Possibili implicazioni per la chimica prebiotica terrestre ed extraterrestre

I risultati ottenuti non riguardano solo l’origine della vita sulla Terra, ma pongono nuove domande sulla chimica dei mondi ghiacciati. Se l’HCN è in grado di catalizzare la formazione di molecole organiche complesse anche in ambienti estremamente freddi, allora corpi celesti come le lune di Giove e Saturno, Europa, Encelado e Titano, diventano candidati ancora più promettenti nella ricerca di ambienti favorevoli alla chimica prebiotica.

Inoltre, le superfici di comete e asteroidi, spesso ricoperte di ghiaccio e contenenti HCN, potrebbero aver contribuito a trasportare molecole reattive sulla Terra primordiale attraverso impatti cosmici, accelerando i processi chimici all’origine della vita.

Prospettive sperimentali: dalla simulazione alla verifica

Il gruppo di ricerca sottolinea la necessità di verifiche sperimentali per validare le previsioni delle simulazioni. Tra le strategie proposte vi è la frantumazione meccanica di cristalli di HCN in laboratorio, in presenza di acqua o altri solventi, allo scopo di esporre nuove superfici reattive e monitorare l’eventuale formazione di composti prebiotici.

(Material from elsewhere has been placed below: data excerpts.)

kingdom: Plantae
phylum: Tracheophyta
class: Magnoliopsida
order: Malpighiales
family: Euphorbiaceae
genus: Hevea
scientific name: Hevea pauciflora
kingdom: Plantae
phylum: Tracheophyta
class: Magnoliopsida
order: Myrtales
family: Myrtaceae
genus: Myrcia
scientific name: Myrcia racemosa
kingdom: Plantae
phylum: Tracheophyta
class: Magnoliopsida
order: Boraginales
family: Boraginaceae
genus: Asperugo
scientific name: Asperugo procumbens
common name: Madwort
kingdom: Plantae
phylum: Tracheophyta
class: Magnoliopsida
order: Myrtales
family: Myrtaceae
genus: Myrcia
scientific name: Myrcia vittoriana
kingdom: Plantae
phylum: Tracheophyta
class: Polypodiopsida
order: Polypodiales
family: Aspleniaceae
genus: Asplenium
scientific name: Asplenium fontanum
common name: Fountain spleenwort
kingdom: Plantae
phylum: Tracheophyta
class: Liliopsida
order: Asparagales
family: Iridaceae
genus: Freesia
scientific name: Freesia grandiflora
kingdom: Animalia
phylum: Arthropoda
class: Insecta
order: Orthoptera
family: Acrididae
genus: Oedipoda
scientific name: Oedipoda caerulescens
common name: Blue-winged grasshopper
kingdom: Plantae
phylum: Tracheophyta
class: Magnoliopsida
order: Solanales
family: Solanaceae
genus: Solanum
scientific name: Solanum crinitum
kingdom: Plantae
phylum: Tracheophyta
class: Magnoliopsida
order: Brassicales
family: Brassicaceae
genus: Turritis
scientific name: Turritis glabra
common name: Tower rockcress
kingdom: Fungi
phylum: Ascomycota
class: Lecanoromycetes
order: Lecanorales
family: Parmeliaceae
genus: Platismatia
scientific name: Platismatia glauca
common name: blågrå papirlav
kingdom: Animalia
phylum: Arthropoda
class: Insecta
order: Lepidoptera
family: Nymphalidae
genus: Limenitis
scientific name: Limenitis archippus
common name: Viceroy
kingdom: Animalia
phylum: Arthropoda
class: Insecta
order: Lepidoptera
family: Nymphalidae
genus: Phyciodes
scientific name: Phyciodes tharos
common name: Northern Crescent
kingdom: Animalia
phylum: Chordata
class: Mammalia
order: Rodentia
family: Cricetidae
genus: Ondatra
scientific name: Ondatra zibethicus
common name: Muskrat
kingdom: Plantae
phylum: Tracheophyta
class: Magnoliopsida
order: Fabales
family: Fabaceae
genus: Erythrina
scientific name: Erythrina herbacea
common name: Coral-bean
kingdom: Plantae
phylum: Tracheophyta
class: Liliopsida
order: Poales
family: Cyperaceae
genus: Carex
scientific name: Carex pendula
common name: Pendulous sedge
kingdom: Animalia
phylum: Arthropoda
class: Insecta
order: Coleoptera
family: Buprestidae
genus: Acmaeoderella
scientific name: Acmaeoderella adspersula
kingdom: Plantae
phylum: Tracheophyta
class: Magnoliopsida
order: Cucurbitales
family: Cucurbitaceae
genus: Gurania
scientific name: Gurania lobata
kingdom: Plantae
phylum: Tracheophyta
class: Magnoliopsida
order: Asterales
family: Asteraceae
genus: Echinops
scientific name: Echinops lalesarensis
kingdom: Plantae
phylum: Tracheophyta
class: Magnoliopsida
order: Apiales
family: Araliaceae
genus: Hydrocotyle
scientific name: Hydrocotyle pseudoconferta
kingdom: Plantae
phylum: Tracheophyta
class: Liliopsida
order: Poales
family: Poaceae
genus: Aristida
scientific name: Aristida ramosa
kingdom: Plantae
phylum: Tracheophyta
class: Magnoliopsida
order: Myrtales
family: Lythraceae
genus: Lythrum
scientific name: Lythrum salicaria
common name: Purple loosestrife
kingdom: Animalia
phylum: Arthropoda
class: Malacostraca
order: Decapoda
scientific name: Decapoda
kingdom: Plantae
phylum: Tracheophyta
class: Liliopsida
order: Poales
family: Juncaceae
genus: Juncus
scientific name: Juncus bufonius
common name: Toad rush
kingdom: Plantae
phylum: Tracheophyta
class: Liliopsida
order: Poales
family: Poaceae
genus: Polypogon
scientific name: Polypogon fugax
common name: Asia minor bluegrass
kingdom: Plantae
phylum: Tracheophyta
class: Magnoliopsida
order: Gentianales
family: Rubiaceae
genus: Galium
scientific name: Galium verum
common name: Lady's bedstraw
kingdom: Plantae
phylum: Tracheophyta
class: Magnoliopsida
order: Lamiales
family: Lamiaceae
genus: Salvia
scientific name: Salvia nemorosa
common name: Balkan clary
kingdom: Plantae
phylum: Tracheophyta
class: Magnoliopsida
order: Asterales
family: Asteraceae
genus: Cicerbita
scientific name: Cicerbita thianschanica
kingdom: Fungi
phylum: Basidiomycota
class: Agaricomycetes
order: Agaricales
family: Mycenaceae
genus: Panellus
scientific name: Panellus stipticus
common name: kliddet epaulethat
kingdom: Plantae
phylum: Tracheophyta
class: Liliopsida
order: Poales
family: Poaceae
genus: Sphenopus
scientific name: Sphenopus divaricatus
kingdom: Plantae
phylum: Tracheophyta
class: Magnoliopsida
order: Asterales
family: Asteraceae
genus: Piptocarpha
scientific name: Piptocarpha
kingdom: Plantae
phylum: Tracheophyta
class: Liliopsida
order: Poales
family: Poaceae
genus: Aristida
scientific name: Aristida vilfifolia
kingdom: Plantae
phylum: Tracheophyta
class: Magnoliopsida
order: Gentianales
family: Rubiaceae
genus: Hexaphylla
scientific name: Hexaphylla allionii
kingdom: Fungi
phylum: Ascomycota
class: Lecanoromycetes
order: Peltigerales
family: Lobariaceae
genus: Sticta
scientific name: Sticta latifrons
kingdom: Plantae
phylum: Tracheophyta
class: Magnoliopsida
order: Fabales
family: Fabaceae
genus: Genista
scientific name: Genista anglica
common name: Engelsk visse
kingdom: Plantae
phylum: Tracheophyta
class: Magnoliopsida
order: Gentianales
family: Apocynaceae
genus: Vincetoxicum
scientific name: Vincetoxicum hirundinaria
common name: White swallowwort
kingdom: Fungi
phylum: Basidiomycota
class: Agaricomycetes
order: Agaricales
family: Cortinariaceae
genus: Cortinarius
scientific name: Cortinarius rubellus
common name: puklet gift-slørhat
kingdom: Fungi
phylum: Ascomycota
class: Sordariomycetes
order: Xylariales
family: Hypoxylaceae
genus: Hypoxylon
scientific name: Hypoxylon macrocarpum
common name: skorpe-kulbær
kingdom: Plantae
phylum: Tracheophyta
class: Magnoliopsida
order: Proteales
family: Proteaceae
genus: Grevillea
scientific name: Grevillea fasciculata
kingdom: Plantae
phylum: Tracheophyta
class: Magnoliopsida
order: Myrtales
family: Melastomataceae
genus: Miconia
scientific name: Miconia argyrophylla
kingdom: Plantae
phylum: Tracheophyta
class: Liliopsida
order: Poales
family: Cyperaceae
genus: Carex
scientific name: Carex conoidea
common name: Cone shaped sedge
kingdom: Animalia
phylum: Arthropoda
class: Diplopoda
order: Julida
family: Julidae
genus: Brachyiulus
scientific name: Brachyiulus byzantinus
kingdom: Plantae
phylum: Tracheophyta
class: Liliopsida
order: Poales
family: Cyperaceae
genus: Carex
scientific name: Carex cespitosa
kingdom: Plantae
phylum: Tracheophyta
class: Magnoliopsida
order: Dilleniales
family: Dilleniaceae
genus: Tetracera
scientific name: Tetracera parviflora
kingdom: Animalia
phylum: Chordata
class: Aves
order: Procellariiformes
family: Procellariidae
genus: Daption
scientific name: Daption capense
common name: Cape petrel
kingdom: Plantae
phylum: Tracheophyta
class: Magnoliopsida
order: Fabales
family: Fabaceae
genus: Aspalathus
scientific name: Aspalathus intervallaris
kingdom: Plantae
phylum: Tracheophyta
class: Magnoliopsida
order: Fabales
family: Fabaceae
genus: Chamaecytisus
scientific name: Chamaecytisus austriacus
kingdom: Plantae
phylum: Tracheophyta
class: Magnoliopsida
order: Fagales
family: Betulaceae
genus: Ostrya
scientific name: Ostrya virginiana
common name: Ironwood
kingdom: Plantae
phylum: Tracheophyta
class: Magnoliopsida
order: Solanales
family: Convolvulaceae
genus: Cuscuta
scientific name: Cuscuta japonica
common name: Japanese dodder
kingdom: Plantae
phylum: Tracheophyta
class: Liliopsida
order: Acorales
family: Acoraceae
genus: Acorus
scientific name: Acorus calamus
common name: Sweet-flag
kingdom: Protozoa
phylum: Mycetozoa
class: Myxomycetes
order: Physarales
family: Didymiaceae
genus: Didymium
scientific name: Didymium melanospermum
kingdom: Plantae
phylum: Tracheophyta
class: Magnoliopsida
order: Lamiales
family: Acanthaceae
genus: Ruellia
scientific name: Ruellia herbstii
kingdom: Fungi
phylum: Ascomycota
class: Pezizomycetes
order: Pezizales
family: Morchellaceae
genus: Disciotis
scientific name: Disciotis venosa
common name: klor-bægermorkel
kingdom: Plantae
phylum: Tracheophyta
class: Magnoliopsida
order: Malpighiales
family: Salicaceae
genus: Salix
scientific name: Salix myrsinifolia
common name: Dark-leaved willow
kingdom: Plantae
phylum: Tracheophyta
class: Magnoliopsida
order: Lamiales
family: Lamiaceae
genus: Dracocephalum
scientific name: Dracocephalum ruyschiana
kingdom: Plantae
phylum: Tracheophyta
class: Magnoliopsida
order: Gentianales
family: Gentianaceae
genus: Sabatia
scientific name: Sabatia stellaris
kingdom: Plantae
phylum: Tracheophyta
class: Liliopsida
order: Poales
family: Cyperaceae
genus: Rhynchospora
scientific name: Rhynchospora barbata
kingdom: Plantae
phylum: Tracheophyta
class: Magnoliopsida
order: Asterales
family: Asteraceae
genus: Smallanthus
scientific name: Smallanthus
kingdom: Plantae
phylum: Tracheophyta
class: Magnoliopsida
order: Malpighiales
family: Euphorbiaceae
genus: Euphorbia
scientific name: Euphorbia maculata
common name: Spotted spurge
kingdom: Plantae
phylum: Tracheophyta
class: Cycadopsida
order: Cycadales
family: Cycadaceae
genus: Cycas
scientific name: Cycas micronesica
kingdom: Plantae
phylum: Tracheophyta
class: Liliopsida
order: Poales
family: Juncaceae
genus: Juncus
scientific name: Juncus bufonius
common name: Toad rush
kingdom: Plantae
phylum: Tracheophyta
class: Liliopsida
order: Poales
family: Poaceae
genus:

Questi esperimenti richiederanno condizioni criogeniche controllate, data la temperatura di congelamento dell’HCN e la sua elevata tossicità. Tuttavia, i potenziali risultati giustificano pienamente l’investimento tecnico, poiché permetterebbero di osservare in tempo reale meccanismi reattivi finora solo ipotizzati.

Il ruolo dell’HCN nei modelli di chimica dell’origine della vita

Il cianuro di idrogeno è già presente in numerosi modelli teorici di chimica prebiotica, come quello di Joan Oró, che negli anni ’60 dimostrò come l’HCN potesse dar luogo alla formazione dell’adenina, una delle quattro basi azotate del DNA. Le nuove evidenze cristallografiche e computazionali arricchiscono ulteriormente questa prospettiva, suggerendo che l’HCN, oltre a essere un precursore, possa anche fungere da ambiente reattivo.

La possibilità che il congelamento dell’HCN agisca come driver chimico apre un nuovo paradigma in cui la bassa temperatura non è più un ostacolo, ma una condizione favorevole per l’organizzazione e la trasformazione molecolare.

Finanziamenti e infrastrutture coinvolte nello studio

Il progetto è stato sostenuto dalla Swedish Research Council e ha usufruito delle risorse computazionali fornite dal National Academic Infrastructure for Supercomputing in Sweden (NAISS). L’utilizzo di ambienti di calcolo ad alte prestazioni è stato essenziale per gestire la complessità delle simulazioni molecolari e per esplorare un ampio spettro di condizioni termodinamiche.

La sinergia tra enti finanziatori e infrastrutture accademiche ha reso possibile una ricerca altamente interdisciplinare, al confine tra chimica teorica, astrochimica e biologia prebiotica.

Nuove direzioni per la ricerca chimica nei sistemi ghiacciati

Il lavoro del team svedese apre nuove direzioni nella ricerca sulle condizioni chimiche favorevoli all’origine della vita. La scoperta di superfici cristalline reattive in ambienti congelati offre una spiegazione coerente alla formazione di molecole organiche complesse in assenza di fonti energetiche convenzionali.

Questi risultati rafforzano l’idea che processi di sintesi molecolare avanzata possano avvenire anche in ambienti apparentemente ostili, espandendo il campo d’indagine della chimica prebiotica oltre i tradizionali scenari caldo-umidi finora privilegiati.

L’HCN, da composto tossico a possibile architetto della complessità molecolare, si conferma come una delle chiavi più promettenti per comprendere le origini chimiche della vita, sulla Terra e oltre.